Saved entries:
------

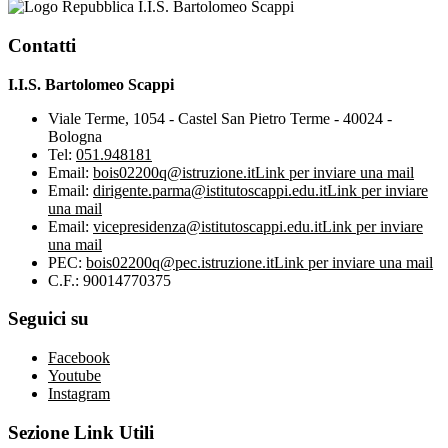
I.I.S. Bartolomeo Scappi
Contatti
I.I.S. Bartolomeo Scappi
Viale Terme, 1054 - Castel San Pietro Terme - 40024 -
Bologna
Tel:
051.948181
Email:
bois02200q@istruzione.it
Link per inviare una mail
Email:
dirigente.parma@istitutoscappi.edu.it
Link per inviare
una mail
Email:
vicepresidenza@istitutoscappi.edu.it
Link per inviare
una mail
PEC:
bois02200q@pec.istruzione.it
Link per inviare una mail
C.F.: 90014770375
Seguici su
Facebook
Youtube
Instagram
Sezione Link Utili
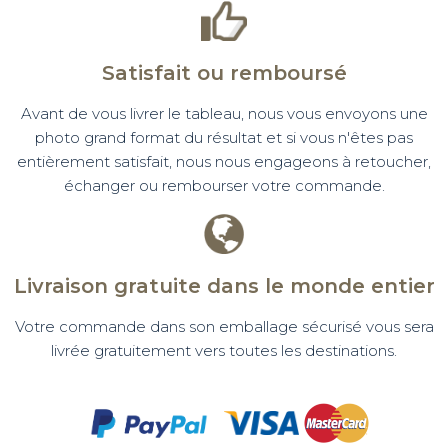
Satisfait ou remboursé
Avant de vous livrer le tableau, nous vous envoyons une
photo grand format du résultat et si vous n'êtes pas
entièrement satisfait, nous nous engageons à retoucher,
échanger ou rembourser votre commande.
Livraison gratuite dans le monde entier
Votre commande dans son emballage sécurisé vous sera
livrée gratuitement vers toutes les destinations.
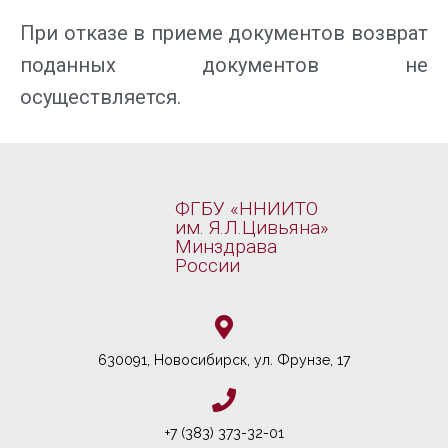
При отказе в приеме документов возврат
поданных документов не
осуществляется.
ФГБУ «ННИИТО
им. Я.Л.Цивьяна»
Минздрава
России
630091, Новосибирcк, ул. Фрунзе, 17
+7 (383) 373-32-01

------

### PROBLEM STATEMENT
Reproduce every line of the saved entries above word for word, but omit the lines that mark where a picture appears.

### TASK RESPONSE
I.I.S. Bartolomeo Scappi
Contatti
I.I.S. Bartolomeo Scappi
Viale Terme, 1054 - Castel San Pietro Terme - 40024 -
Bologna
Tel:
051.948181
Email:
bois02200q@istruzione.it
Link per inviare una mail
Email:
dirigente.parma@istitutoscappi.edu.it
Link per inviare
una mail
Email:
vicepresidenza@istitutoscappi.edu.it
Link per inviare
una mail
PEC:
bois02200q@pec.istruzione.it
Link per inviare una mail
C.F.: 90014770375
Seguici su
Facebook
Youtube
Instagram
Sezione Link Utili
Satisfait ou remboursé
Avant de vous livrer le tableau, nous vous envoyons une
photo grand format du résultat et si vous n'êtes pas
entièrement satisfait, nous nous engageons à retoucher,
échanger ou rembourser votre commande.
Livraison gratuite dans le monde entier
Votre commande dans son emballage sécurisé vous sera
livrée gratuitement vers toutes les destinations.
При отказе в приеме документов возврат
поданных документов не
осуществляется.
ФГБУ «ННИИТО
им. Я.Л.Цивьяна»
Минздрава
России
630091, Новосибирcк, ул. Фрунзе, 17
+7 (383) 373-32-01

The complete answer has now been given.